いつだったか、シマノ提供のテレビの釣り番組を見ていたら、「これはあまりに貧果だな」ということがありました。
一時間番組で、九州で四日間ほど釣りをしていて、小さなカサゴとセイゴが一匹ずつという釣果だったのです。
これでは、この釣り場に行ってみたいと思うような人はいないでしょうし、何よりも散々番組内で繰り返されたタックルや釣り方に関する解説の説得力がゼロで、メーカーの宣伝という釣り番組の目的からすれば、完全に失敗作ということになるでしょう。

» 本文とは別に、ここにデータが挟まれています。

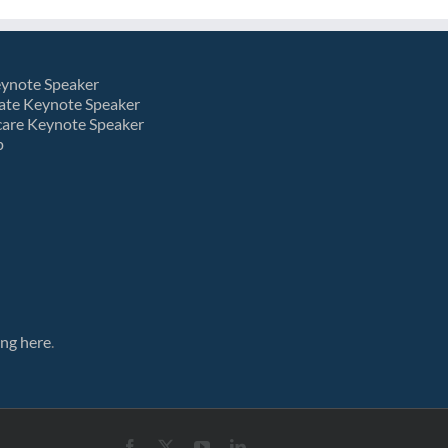
eynote Speaker
ate Keynote Speaker
care Keynote Speaker
p
ing here
.
Facebook
X
YouTube
LinkedIn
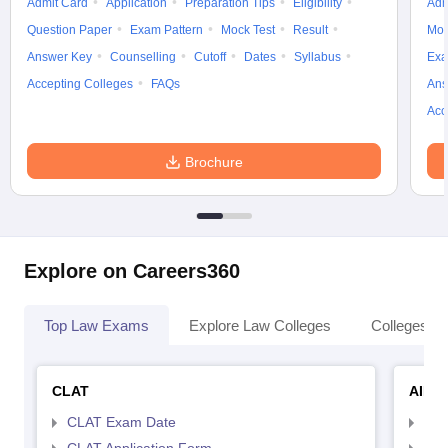
Admit Card
Application
Preparation Tips
Eligibility
Adm
Question Paper
Exam Pattern
Mock Test
Result
Moc
Answer Key
Counselling
Cutoff
Dates
Syllabus
Exa
Accepting Colleges
FAQs
Ans
Acc
Brochure
Explore on Careers360
Top Law Exams
Explore Law Colleges
Colleges By
CLAT
AILE
CLAT Exam Date
AIL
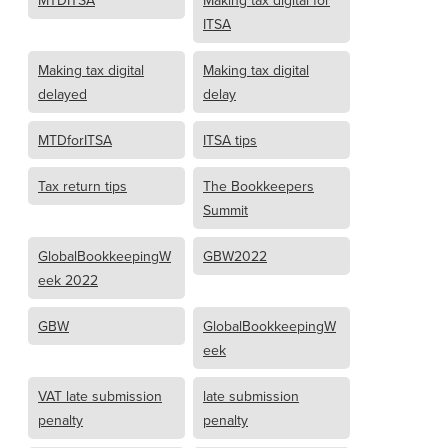
MTDITSA
Making tax digital for
ITSA
Making tax digital
Making tax digital
delayed
delay
MTDforITSA
ITSA tips
Tax return tips
The Bookkeepers
Summit
GlobalBookkeepingW
GBW2022
eek 2022
GBW
GlobalBookkeepingW
eek
VAT late submission
late submission
penalty
penalty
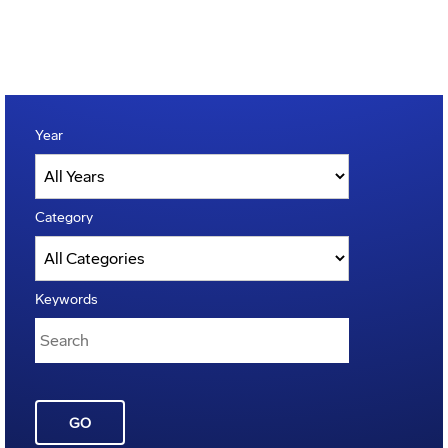
Year
Category
Keywords
GO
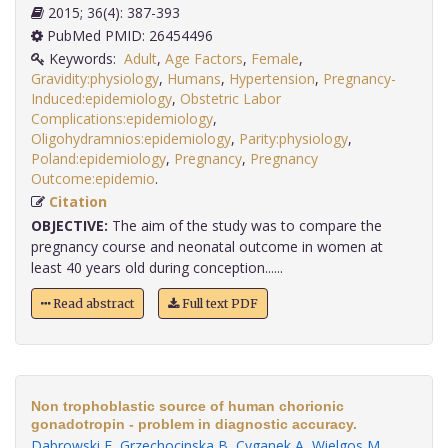
2015; 36(4): 387-393
PubMed PMID: 26454496
Keywords:
Adult
,
Age Factors
,
Female
,
Gravidity:physiology
,
Humans
,
Hypertension
,
Pregnancy-
Induced:epidemiology
,
Obstetric Labor
Complications:epidemiology
,
Oligohydramnios:epidemiology
,
Parity:physiology
,
Poland:epidemiology
,
Pregnancy
,
Pregnancy
Outcome:epidemio
.
Citation
OBJECTIVE:
The aim of the study was to compare the
pregnancy course and neonatal outcome in women at
least 40 years old during conception......
Read abstract
Full text PDF
Non trophoblastic source of human chorionic
gonadotropin - problem in diagnostic accuracy.
Dabrowski F
,
Grzechocinska B
,
Cyganek A
,
Wielgos M
.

こんな釣り場では、こんなロッドが良いとか、この状況ではこのルアーだとか、リールはハイギアが便利だとか、とにかくひたすら説明をしているのに、魚はろくに釣れないなんて、見ている人からしたら「いやいや、釣れないじゃん」と笑ってしまいたくなるものでしょうし、相当間抜けな光景に見えたはずです。
私も、「口では商品の宣伝ばっかりで、ろくに魚が釣れないなんて、こういう釣り人にはなりたくないな」と思ってしまいましたが、よくよく考えてみれば、出演者の人も可哀想なものですね。
テレビ番組なので黙っているわけにはいかないでしょうし、どんなに釣れなくても、とにかくシマノの製品を説明しなくてはならないのでしょうし、釣れない時間が続けば続くだけ、どんどんと地獄の底に落ちていくような、悲惨な時間を過ごしていたのではないでしょうか。
これだけ長い時間釣りをして、ほとんど魚が釣れないとなれば、釣り人の腕の問題というよりかは、その時の海のコンディションの問題のはずですし、どうしようもなかったのでしょう。
釣り番組では、このようにろくに魚が釣れないことがよくあり、そんな時は、「釣れねぇじゃん!」とバカにしたくなるものですが、それは良くないことなのかもしれませんね。
そういった番組で釣りをしているのは、極限まで追い込まれた、とにかく可哀想な釣り人なのですから。
これからは、「可哀想に」と悲劇を見るように哀れみの目で見ることにしましょうか。